Ana

4×19. Estudiosa señorita

Elena se pone su mejor vestido. No es para menos. La cita lo requiere. El cuerpo es ajustado, las mangas largas terminan en puños de encaje, la falda es recta por delante y recogida por detrás. Se mira en el espejo y sonríe. Se limpia con un pañuelo el sudor de las manos y el que amenaza su frente. Coge libros, pluma y papeles. Los aprieta contra su pecho. Un momento antes de salir decide llevarse consigo la Real Orden firmada por el mismísimo Amadeo I. La recibió en septiembre de 1872 y la autorizaba a estudiar, en su habitación, al calor de la chimenea.

Leyó con fruición, aprendió el funcionamiento de los órganos, el nombre de las enfermedades, la descripción de síntomas y remedios. Su padre, médico también, la miraba con orgullo. Le aclaraba las dudas. La animaba en los momentos bajos.

Cuando, tiempo después, llegó la carta del catedrático de Terapéutica, Narcís Carbó, instándole a asistir a sus clases, Elena tembló. Sabía de alguna amiga que se había disfrazado con ropas de hombre para colarse en la Universidad. Otras le dijeron que era una locura presentarse allí con vestido, que no la admitirían, que incluso la insultarían.

Pero Elena está orgullosa de lo que es y no va a esconderse.

Así que camina con paso firme por la calles de Barcelona, donde se trasladó hace unos meses. Disimula bien el temblor de sus piernas cuando se detiene ante la puerta de la Facultad de Medicina. Pregunta por su clase. El conserje la mira de arriba abajo. Parece más curiosidad que otra cosa. La acompaña él mismo hasta el aula.

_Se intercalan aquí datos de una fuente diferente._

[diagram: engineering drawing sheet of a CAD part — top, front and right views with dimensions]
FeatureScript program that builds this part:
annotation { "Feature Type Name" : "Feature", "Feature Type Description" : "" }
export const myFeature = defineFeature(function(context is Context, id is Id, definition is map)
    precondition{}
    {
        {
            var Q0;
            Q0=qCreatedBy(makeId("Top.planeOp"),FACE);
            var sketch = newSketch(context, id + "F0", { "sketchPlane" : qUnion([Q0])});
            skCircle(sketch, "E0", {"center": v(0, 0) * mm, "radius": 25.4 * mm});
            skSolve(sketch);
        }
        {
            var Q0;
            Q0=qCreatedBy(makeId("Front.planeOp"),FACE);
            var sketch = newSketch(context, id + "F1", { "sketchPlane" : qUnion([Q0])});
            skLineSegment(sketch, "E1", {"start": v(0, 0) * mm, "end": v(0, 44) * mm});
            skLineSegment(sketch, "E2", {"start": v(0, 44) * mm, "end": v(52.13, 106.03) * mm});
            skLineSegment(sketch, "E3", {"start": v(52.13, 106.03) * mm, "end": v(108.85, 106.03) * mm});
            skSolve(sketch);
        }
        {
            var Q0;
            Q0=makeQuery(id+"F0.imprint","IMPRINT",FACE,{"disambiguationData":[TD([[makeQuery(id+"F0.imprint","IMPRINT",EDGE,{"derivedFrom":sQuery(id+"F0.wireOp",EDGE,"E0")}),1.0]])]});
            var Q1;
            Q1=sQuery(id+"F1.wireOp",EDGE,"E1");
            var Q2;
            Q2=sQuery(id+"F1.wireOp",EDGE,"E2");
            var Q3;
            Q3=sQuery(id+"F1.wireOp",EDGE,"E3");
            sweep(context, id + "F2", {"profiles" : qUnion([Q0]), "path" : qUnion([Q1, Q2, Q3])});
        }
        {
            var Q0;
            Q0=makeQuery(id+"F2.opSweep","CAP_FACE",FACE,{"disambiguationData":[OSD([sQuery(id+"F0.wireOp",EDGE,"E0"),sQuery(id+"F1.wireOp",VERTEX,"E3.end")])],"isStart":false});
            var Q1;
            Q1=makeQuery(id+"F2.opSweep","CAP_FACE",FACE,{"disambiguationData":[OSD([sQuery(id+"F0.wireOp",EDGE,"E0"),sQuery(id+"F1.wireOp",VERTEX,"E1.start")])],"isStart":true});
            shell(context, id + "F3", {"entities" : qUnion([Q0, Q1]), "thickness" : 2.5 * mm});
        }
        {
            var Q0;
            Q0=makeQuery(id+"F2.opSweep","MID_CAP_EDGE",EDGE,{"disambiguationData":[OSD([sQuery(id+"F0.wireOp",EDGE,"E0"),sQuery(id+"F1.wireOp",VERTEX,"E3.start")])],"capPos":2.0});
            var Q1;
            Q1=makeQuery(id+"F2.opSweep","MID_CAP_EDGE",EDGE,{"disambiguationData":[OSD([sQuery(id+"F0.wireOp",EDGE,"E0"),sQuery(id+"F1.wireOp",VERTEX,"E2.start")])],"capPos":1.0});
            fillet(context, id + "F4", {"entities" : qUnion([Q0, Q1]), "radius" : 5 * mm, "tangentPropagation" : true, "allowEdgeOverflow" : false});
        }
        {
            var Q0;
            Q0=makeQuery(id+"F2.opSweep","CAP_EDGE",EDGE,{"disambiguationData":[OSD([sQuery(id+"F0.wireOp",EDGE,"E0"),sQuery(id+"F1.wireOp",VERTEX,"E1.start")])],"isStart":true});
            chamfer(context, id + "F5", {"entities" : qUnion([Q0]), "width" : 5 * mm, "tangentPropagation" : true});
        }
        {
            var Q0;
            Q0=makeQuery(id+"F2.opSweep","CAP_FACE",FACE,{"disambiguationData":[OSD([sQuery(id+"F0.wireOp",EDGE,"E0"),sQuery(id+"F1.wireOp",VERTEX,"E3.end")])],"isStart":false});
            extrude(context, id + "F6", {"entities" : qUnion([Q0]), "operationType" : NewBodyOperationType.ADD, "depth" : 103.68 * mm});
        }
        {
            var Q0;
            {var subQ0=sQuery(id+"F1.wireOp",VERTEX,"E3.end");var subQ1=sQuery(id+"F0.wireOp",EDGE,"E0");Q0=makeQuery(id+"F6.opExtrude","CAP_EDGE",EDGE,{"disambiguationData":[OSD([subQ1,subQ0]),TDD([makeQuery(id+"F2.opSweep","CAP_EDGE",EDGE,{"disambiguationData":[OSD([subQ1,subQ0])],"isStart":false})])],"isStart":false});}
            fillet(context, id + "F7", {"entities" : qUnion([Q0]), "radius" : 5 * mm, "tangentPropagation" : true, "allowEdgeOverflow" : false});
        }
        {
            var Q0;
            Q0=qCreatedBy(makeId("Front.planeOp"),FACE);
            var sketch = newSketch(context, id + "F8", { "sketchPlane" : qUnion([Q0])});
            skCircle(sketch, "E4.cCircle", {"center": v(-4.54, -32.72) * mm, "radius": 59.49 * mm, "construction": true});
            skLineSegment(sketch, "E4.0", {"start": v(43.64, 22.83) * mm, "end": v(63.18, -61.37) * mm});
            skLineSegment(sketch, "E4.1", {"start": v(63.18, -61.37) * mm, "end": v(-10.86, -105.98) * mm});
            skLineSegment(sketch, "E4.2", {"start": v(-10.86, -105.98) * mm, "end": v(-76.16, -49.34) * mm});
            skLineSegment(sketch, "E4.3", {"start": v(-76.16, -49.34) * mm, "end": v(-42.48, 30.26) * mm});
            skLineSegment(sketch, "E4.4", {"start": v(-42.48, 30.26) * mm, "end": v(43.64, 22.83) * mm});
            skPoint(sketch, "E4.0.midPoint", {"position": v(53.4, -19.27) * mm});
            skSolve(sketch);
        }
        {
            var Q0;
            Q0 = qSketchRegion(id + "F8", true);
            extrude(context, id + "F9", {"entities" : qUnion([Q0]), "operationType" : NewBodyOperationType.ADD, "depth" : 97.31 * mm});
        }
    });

Unas decenas de jóvenes apostados sobre los pupitres, charlando en corros, enmudecen cuando ella entra. Poco a poco se ponen de pie. Uno de ellos se aproxima. Viste pantalón y chaqueta, y un pañuelo al cuello que le da un aire distinguido. Sin embargo, sus mejillas lampiñas le hacen parecer mucho más joven de los veinte años que debe tener. Despeja una silla en la primera fila y la invita a sentarse. Elena lo mira, inclina la cabeza y sonríe. Desde el fondo se oyen unas palmadas, inseguras, pronto se unen otras a un lado y enseguida otras más. Antes de que ella deposite los libros sobre la mesa, el aula es un estruendo de hombres que aplauden a su primera compañera.

Ana

***

[Nota histórica: En el número del 12 de julio de 1872 de La Imprenta: diario de avisos, noticias y decretos se puede leer una nota sobre la obtención del grado de bachiller de Elena Maseras, que en el curso 1872-1873 se convertiría en la primera mujer matriculada en la Facultad de Medicina de la Universidad de Barcelona, y con ello en la primera que estudió en la universidad en España. La transcripción de la nota del diario es la siguiente:

«La felicitamos. El sábado día 6 del corriente mes, después de unos brillantes exámenes obtuvo el grado de bachiller en Artes en el Instituto provincial de 2ª enseñanza de esta ciudad la estudiosa señorita doña María Elena Maseras y Ribera, natural de Vilaseca, provincia de Tarragona. El bello sexo puede darse por complacido, porque la referida señorita ha abierto las puertas de los estudios al sexo femenino, tanto en las materias de 2ª enseñanza como en las universitarias; y no dudamos que siendo la señorita Maseras la primera en España que ha obtenido dicho grado, tendrá imitadoras que querrán compartir con ella la gloria de los estudios. Le damos el más cumplido parabién, esperando que cursará en los estudios de facultad mayor, para provecho de las señoras y mayor ilustración en nuestra España»].